She is a news correspond from Delhi. In her own words the grimy state Delhi as described to BBC correspondent Soutik Biswas
When she was living as a paying guest in an upscale south Delhi neighbourhood a few years ago, a drunk male cook barged into her room at night, yanked at her bed sheet and tried to attack her. The man fled after she screamed.
“My landlord, a perfectly respectable person on the outside, came up and said I must have been dreaming, that there could not have been an attack. His mother had heard my screams so she believed me. I left the place, and they said they had sacked the cook. When I checked later, I found that the cook had returned and was working,” she remembers.

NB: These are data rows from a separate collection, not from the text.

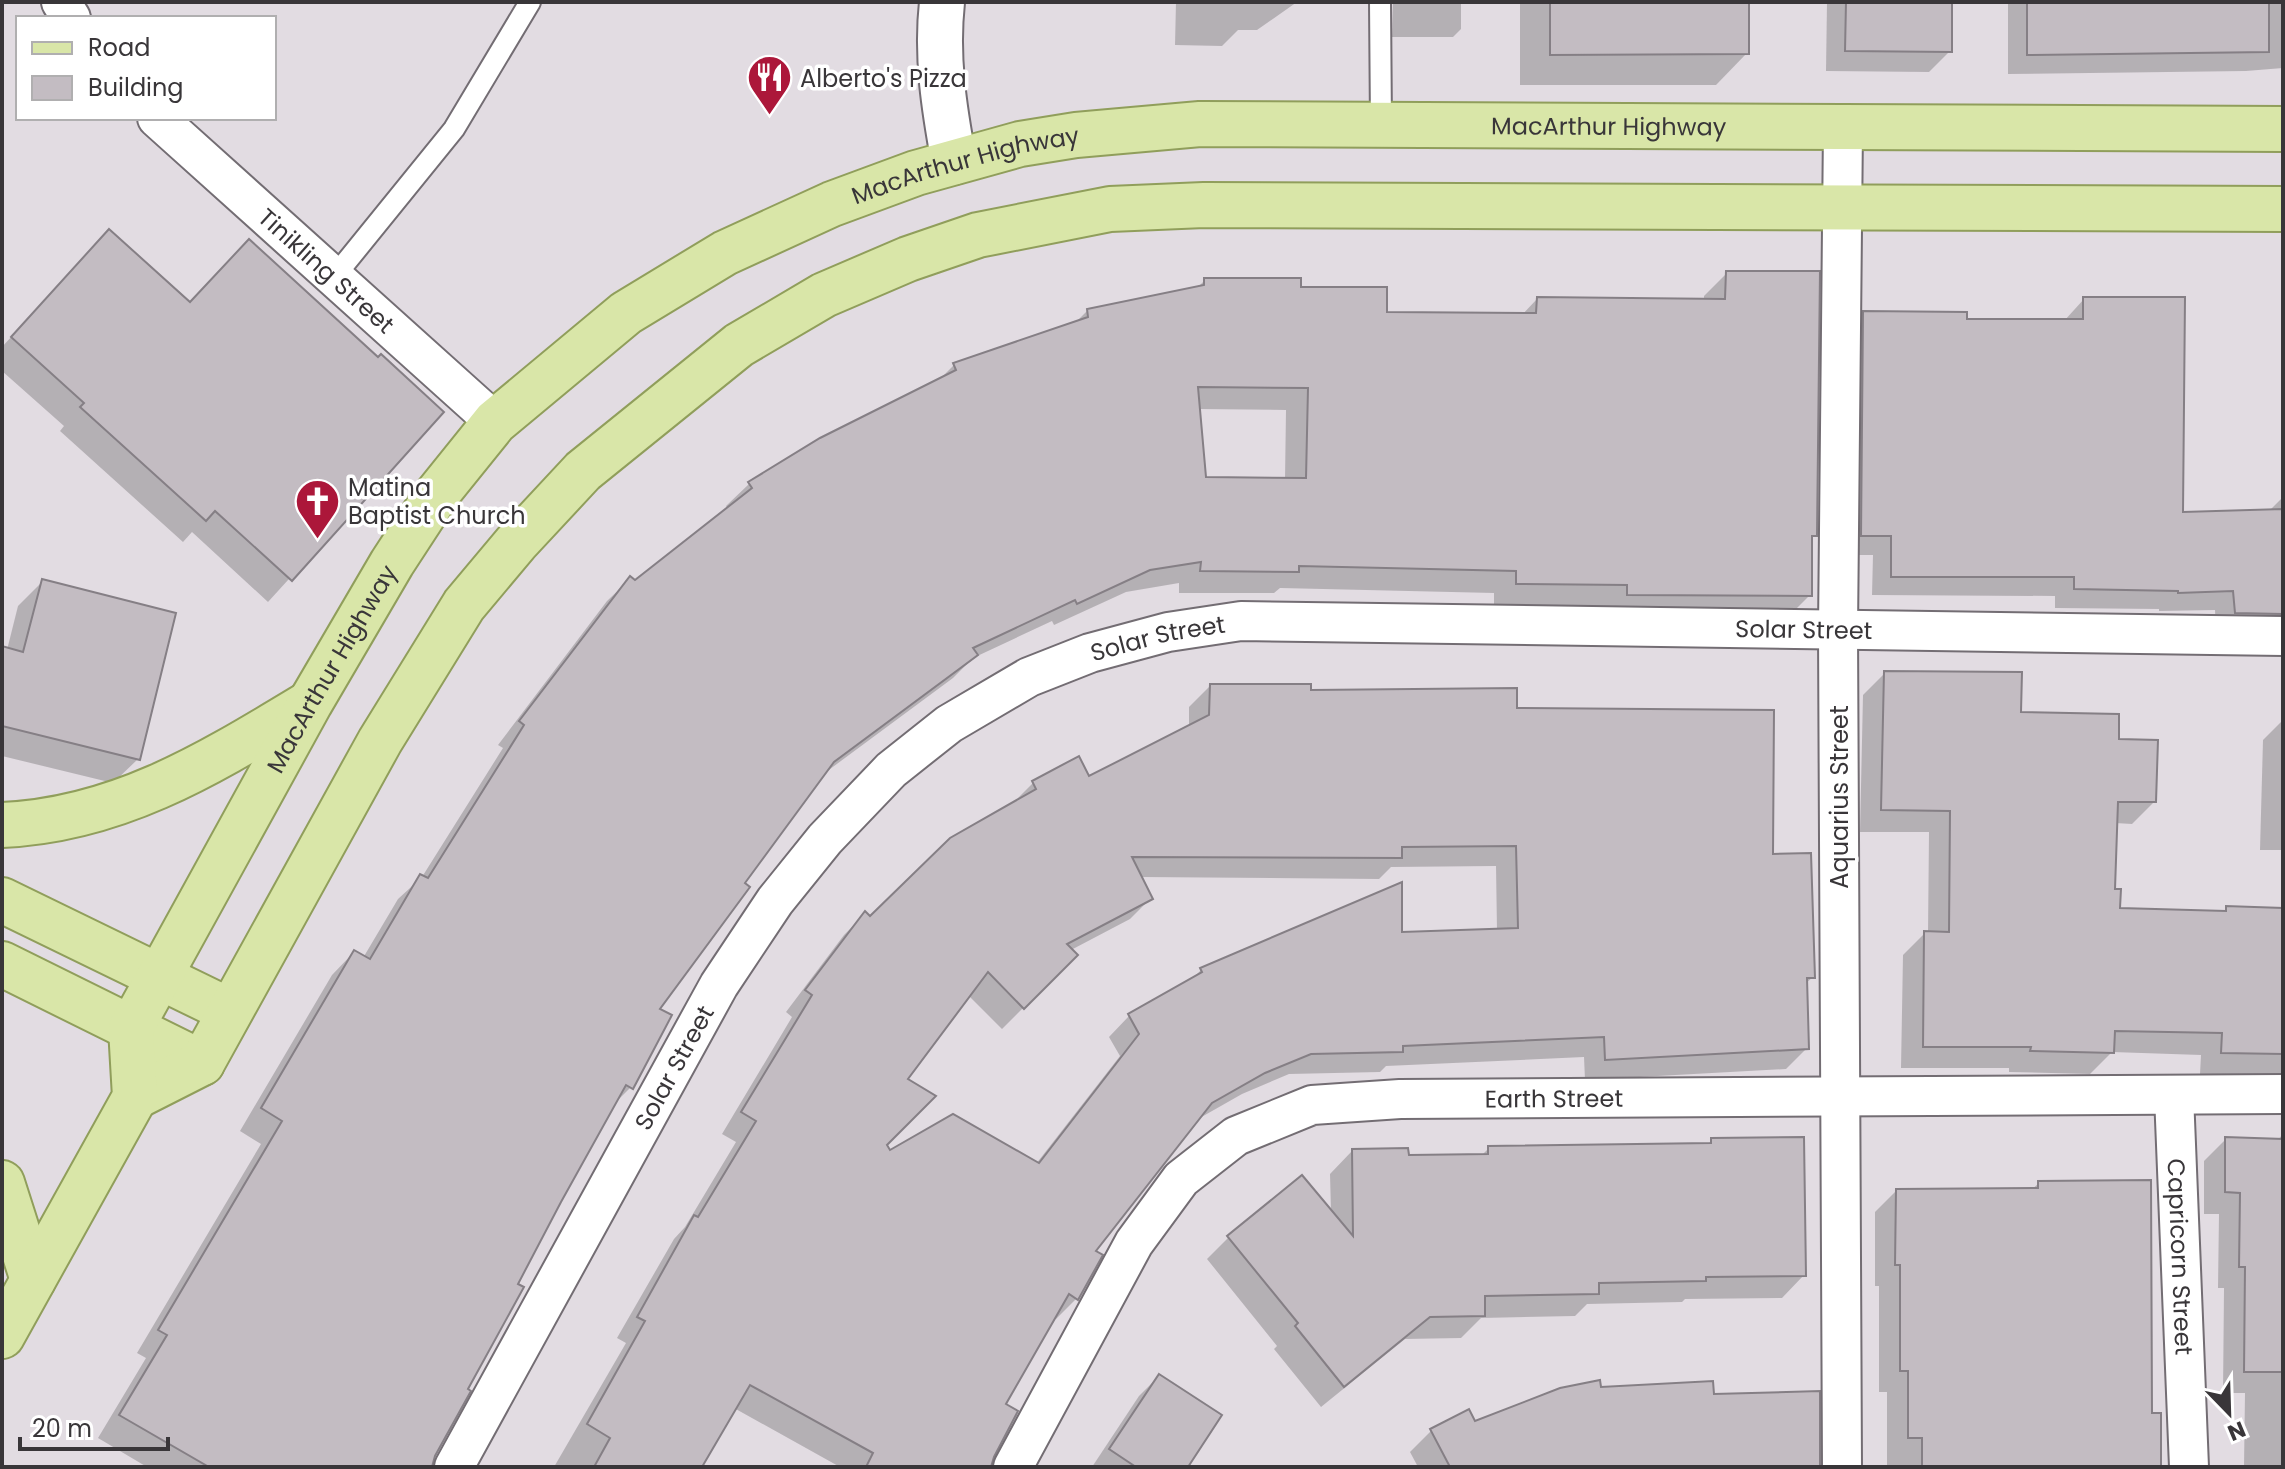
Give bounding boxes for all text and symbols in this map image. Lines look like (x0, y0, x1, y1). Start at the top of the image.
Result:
legend (16, 16, 276, 120)
text: Road (88, 31, 150, 64)
restaurant icon: Alberto's Pizza (745, 54, 793, 117)
place label: Alberto's Pizza (800, 62, 967, 95)
text: Building (88, 71, 184, 104)
street label: MacArthur Highway (1491, 109, 1727, 143)
street label: MacArthur Highway (847, 118, 1082, 212)
street label: Tinikling Street (251, 200, 402, 340)
place label: Matina Baptist Church (348, 471, 526, 532)
church icon: Matina Baptist Church (293, 477, 341, 540)
street label: MacArthur Highway (258, 558, 404, 779)
street label: Solar Street (1087, 607, 1227, 669)
street label: Solar Street (1735, 612, 1873, 647)
street label: Aquarius Street (1823, 705, 1856, 889)
street label: Solar Street (626, 999, 721, 1136)
street label: Earth Street (1485, 1081, 1623, 1115)
street label: Capricorn Street (2160, 1158, 2201, 1356)
north arrow (2189, 1373, 2269, 1453)
scale bar (20, 1401, 168, 1451)
text: 20 m (32, 1412, 92, 1445)
text: N (2223, 1413, 2250, 1448)

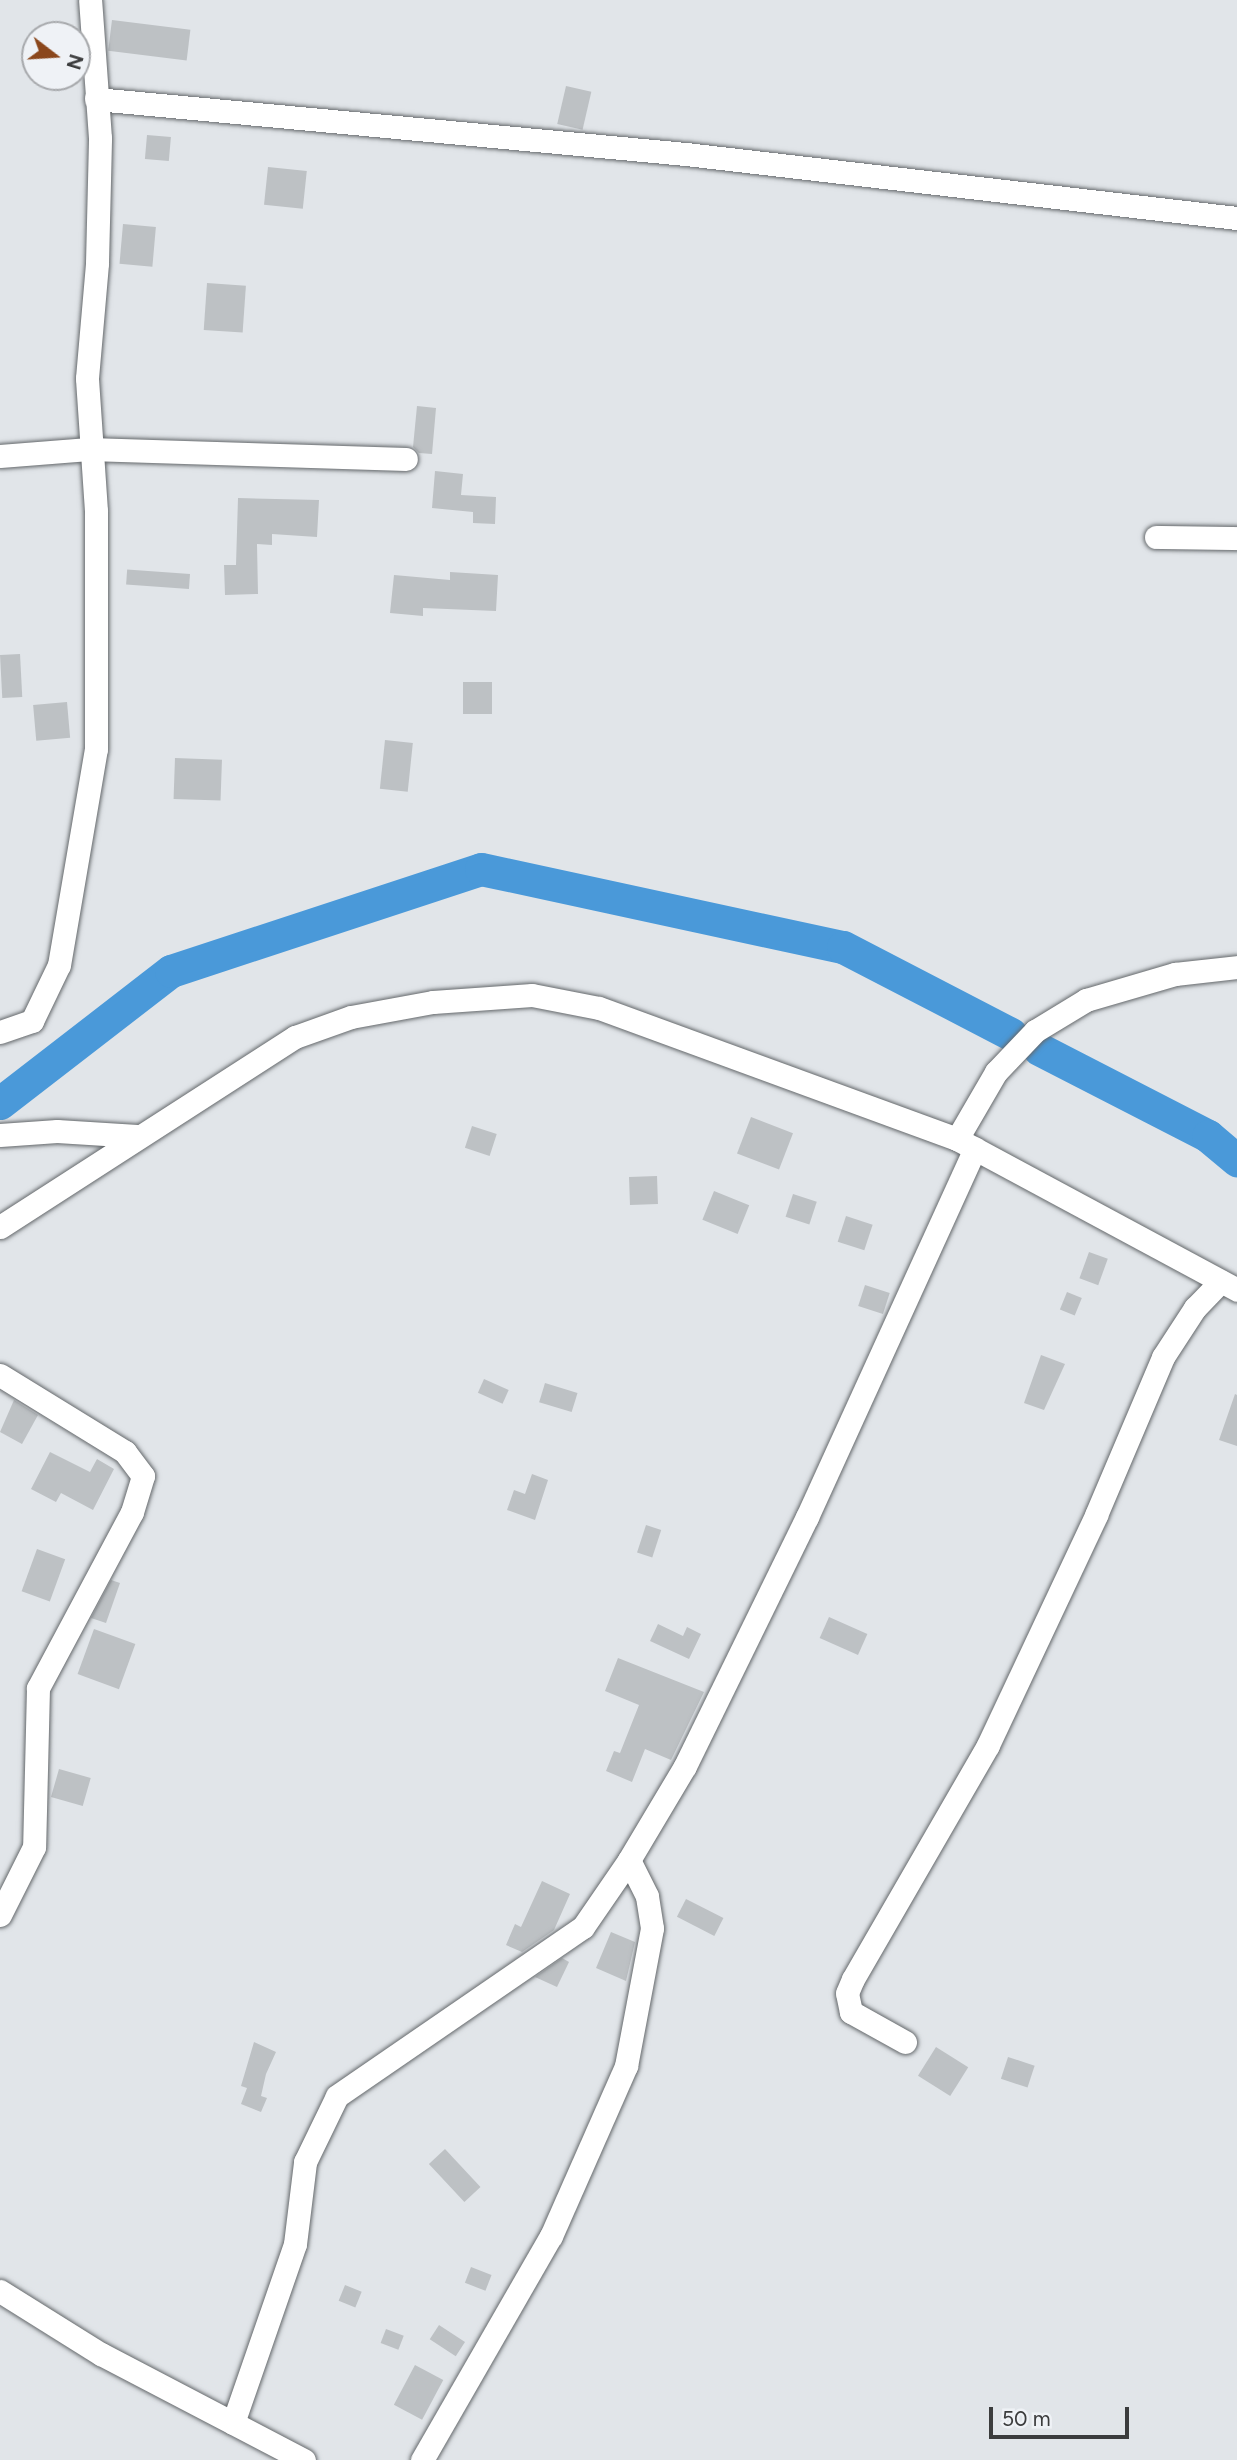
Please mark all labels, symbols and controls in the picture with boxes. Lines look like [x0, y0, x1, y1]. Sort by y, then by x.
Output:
north arrow [21, 21, 91, 91]
text: N [62, 51, 88, 72]
scale bar [992, 2394, 1132, 2438]
text: 50 m [1002, 2406, 1051, 2431]

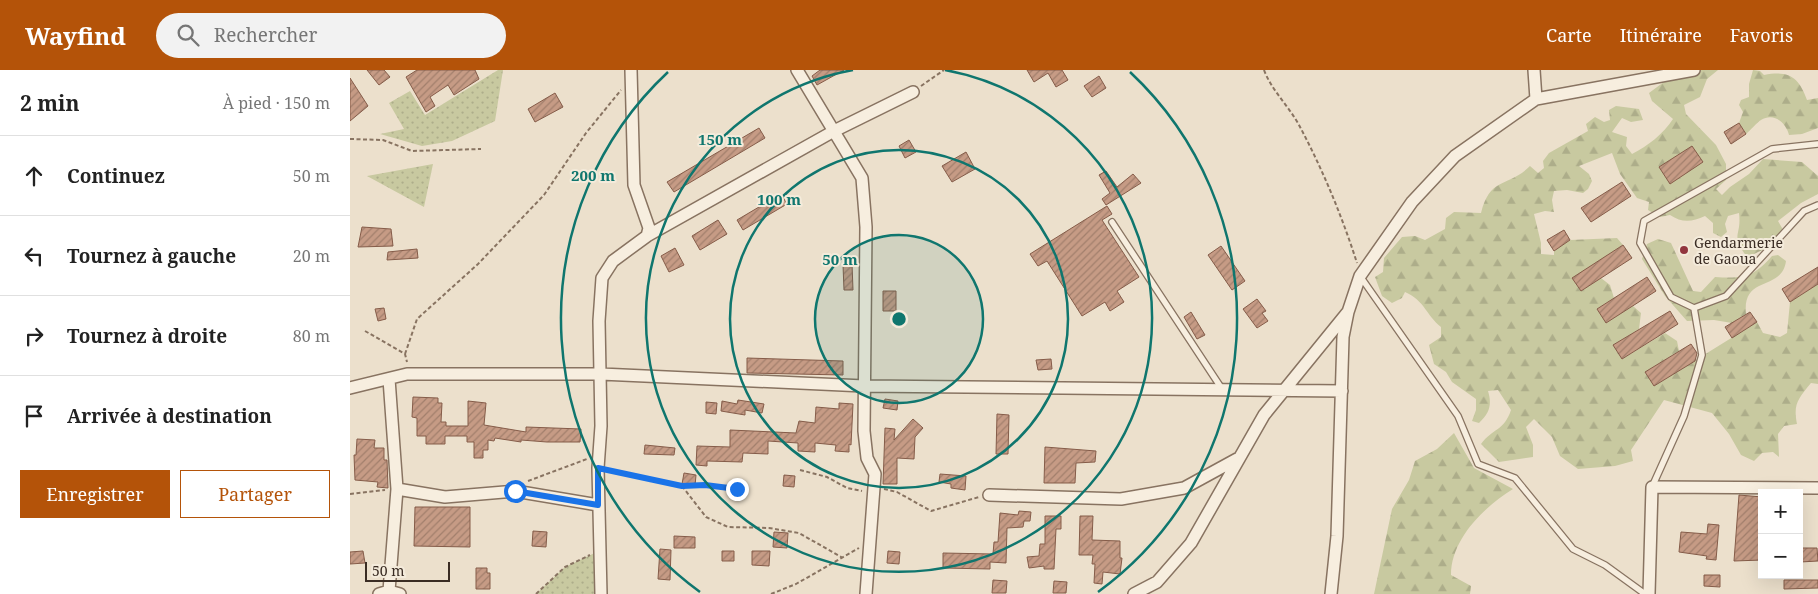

After she joined salsa classes a few years later, her friends arrived to pick her up for a competition.
They were waiting for a taxi when a policeman walked up and challenged the boys. “You are hanging out with a loose woman,” the policeman grunted. “Give me your parents’ numbers, we will tell them.”
When her friends protested, the policeman went up to the landlady and extracted a bribe. “They told her they would file cases against her saying she had rented her place to a suspicious woman without a proper rent agreement.”
One evening, a few years ago, she was walking home from work when a young man sidled up to her and said something very obscene. She asked him to shut up and walked on.
The man ran after her, stopped her in her tracks, and told her bluntly: “I will pour acid on your face next time you say that.” Then he vanished.
“I came home and began crying. I was scared of going out for the next few days,” she says.
It doesn’t help much if a woman is accompanied by a male friend or spouse.
Another woman friend travelling with a male friend in an auto-rickshaw was waylaid by a group of young boys in a posh neighbourhood a few years ago. They blocked the auto-rickshaw at a crossing, pointed a gun at her friend and shouted abuse at him.
“They wanted to instigate him, they said he was going out with a prostitute. My friend kept quiet and apologised. They let us go after robbing us,” she remembers.
When she travels alone in an auto-rickshaw on the city’s mean streets, she keeps having real and imaginary conversations on the phone with friends and relatives. She doesn’t take an auto-rickshaw if she finds the driver overfriendly. If she takes a taxi, she texts the registration number to a friend. She keeps phone numbers for a handful of “reliable” drivers whom she can count on to take her home.
The Supreme Court convicts the man to life imprisonment as he was drunk. Alcohol being the reason for not sending him to the gallows. Two more convicts are detained to our shame. People blame rapes on pornography, alien cultures , sometimes on women itself. I blame it on the society’s attitude punched with decadent law-and-order which gives us these tastes.